Alors que le virus vient d’atterrir sur quelques îles de la région, les partenaires de développement ne doivent pas hésiter à envoyer du personnel médical, ainsi que du matériel pour soutenir les efforts de ses voisins, tout au long de l’épidémie. Comme l’a montré la situation en Chine, les mesures rapides et énergiques sont les mesures de confinement les plus efficaces.

Deuxièmement, les partenaires de développement devront être prêts à fournir un soutien économique à long terme à la région. Les gouvernements occidentaux ont peu de marge de manœuvre dans leur propre budget, finançant déjà leurs plans de relance domestique. Ils pourraient plutôt chercher à fournir des prêts relais à la région, pour soutenir des interventions ciblées, similaires à celles prévues en Europe et en Australie. Ce n’est pas aussi efficace qu’un afflux important d’aide humanitaire ou d’appui budgétaire direct, mais cela aidera. Dans les petits pays où les risques de soutenabilité de la dette sont les plus aigus, les partenaires devront examiner des mesures supplémentaires, pouvant être fournies par le biais de leurs programmes d’aide existants.

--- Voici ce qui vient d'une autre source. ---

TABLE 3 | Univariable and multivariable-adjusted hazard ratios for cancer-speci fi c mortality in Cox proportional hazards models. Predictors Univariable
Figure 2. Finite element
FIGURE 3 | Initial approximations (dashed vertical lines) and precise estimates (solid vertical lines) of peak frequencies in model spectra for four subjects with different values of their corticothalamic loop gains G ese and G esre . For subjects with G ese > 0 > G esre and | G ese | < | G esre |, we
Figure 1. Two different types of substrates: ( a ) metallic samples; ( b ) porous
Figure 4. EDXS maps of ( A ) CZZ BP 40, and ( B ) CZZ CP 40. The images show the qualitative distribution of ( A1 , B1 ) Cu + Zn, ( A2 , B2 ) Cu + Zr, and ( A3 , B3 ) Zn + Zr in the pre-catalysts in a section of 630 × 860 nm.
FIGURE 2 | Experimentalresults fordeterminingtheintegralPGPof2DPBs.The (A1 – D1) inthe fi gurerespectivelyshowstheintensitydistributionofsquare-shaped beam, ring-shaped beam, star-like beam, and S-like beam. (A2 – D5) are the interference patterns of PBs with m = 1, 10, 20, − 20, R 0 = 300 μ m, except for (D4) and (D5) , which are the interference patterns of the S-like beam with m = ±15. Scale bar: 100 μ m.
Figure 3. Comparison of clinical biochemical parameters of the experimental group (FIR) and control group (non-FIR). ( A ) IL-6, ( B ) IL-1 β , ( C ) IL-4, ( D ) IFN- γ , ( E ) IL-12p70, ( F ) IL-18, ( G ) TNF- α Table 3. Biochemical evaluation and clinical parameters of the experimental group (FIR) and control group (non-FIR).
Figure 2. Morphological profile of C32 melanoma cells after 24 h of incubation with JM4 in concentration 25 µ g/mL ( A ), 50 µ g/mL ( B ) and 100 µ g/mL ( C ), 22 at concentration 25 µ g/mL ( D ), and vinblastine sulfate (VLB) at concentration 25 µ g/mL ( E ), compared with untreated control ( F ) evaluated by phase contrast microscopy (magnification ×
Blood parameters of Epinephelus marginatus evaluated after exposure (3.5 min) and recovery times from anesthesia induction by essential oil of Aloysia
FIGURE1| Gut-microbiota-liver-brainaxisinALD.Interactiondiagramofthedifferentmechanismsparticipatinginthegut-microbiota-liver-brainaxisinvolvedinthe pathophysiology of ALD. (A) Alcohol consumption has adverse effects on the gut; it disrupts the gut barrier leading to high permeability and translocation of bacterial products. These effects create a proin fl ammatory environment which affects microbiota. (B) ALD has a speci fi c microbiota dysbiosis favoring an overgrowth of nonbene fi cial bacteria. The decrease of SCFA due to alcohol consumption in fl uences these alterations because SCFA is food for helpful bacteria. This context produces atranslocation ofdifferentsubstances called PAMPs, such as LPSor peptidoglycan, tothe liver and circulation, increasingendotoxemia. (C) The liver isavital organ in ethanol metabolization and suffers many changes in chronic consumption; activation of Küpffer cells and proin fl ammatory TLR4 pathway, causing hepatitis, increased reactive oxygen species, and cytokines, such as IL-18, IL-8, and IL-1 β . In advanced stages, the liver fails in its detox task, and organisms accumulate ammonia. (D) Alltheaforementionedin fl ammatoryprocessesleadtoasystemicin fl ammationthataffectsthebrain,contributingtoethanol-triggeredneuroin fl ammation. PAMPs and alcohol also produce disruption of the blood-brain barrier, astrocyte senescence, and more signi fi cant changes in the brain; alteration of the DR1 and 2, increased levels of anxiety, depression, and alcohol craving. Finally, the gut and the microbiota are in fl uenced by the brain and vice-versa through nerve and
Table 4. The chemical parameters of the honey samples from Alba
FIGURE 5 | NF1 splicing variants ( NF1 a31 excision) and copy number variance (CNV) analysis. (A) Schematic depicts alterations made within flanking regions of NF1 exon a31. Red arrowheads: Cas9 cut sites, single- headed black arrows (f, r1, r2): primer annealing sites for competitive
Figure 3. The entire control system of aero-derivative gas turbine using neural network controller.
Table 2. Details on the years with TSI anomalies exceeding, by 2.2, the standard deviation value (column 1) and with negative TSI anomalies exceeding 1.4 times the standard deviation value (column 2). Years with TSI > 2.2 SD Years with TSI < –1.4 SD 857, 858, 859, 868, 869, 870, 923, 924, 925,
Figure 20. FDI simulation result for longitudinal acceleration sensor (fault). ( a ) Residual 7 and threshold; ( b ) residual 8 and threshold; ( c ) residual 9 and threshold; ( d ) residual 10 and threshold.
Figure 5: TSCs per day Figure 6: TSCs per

Personne ne sait combien de temps durera cette crise ni à quelle vitesse l’économie mondiale rebondira. L’Histoire nous apprend que ce sont souvent les économies les plus vulnérables qui sont le plus touchées. Alors que les gouvernements occidentaux actifs dans le Pacifique préparent leurs interventions domestiques, ils doivent également réfléchir à la situation dans la région.